Compare Current Row to Previous Row and Fill-up Missing Data

RandyS · September 20, 2022, 8:53pm

I have a five-column, 1.8M row fact table with two critical ID fields; Location ID and Custom ID. This is historical data - 2010-2018.

All Location IDs (18k Uniques) are present but some records are missing their Customer IDs in some years, not all years. Approximately 21k records in all.

I sorted the records by Location ID and Date ascending and I see that I want to “Fill-up” the records from later dates that do have the Customer IDs.

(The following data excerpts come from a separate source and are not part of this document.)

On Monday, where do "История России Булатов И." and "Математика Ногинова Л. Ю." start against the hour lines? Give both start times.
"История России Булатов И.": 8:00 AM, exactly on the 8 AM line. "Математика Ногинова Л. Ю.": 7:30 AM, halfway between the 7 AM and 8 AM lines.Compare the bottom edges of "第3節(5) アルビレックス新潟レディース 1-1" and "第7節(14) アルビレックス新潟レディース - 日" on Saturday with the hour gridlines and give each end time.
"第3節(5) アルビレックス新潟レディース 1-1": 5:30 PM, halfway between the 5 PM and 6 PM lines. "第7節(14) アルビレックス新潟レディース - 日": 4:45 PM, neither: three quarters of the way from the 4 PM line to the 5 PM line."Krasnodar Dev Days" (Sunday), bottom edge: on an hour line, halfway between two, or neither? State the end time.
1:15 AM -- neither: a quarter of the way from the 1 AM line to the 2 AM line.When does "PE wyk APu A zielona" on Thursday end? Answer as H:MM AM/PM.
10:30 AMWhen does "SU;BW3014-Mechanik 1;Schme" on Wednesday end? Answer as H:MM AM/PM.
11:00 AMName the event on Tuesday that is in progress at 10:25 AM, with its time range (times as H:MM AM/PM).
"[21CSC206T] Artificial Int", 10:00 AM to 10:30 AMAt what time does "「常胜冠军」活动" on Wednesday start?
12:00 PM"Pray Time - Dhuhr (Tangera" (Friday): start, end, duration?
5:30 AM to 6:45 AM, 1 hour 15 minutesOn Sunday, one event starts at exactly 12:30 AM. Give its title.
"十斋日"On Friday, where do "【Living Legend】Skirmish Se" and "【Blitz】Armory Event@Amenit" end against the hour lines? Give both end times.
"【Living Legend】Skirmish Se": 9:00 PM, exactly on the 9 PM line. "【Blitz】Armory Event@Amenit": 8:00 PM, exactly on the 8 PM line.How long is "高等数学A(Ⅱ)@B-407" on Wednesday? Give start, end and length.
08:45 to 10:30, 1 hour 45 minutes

So, here’s my question: What M code approach can I take that lets me verify that both Location ID and Customer ID exist in the record and if so compare the Location ID field of the existing record to the Location ID of the previous record, and if it finds a match “Fills-up” the Customer ID into the blank field in the previous record?

Problem:
Rec# Location ID Customer ID
1 1000 -blank-
2 1000 56789

Solution:
Rec# Location ID Customer ID
1 1000 56789
2 1000 56789

Thank you!
Randy

jps · September 21, 2022, 12:13am

Hi Randy,
here is my approach

Here is the Sample Problem Table I have created
probtable

I duplicated the query to create a unique combination of records
uniq-SolTable

and Then I merged the Query matching the Location ID from Both Queries. That adds a new Column With Customer ID against all Location ID’s.
merge

You can Now remove the Original Customer ID

I hope i understood your problem statement correctly. and this gives you the solution you are looking for.

Matthias · September 21, 2022, 12:49am

Hi Randy, 1,8 Million sounds like a lot of lines, so merging might take time.

[If you do not want to work on the complete data set you could separate the 21k, work on the smaller dataset and then append the 21k back.]

Fill up would be risky as there might be records without any Customer ID at all. These would get the Customer ID of a different Record. So yes, merging seems to be an option. For safety reasons you can merge by Record and Location - that would obviously not be necessary/useful if REC# is a valid ID.

You do not want to create duplicates by merging, so you need to make sure that the dataset with Customer ID has only one row per entry.

One option could be:

merge the 21k w/o Customer ID with a copy of the complete data as right anti join so that only Records remain which are in some years blank. Get rid of the rows with blanks and then remove duplicates.
merge this set with Customer ID with the data set without. This time as left outer join. Expand.
you can replace the blank [Customer ID] with [Customer ID.1] like this:
Select [Customer ID] and make a right mouse selection of Replace Values . Press OK and then replace the text in the function bar to something similar like this:

= Table.ReplaceValue(prevStep, each if [Customer ID], each if [Customer ID]="" then [Customer ID.1] else [Customer ID], Replacer.ReplaceValue,{“Customer ID”})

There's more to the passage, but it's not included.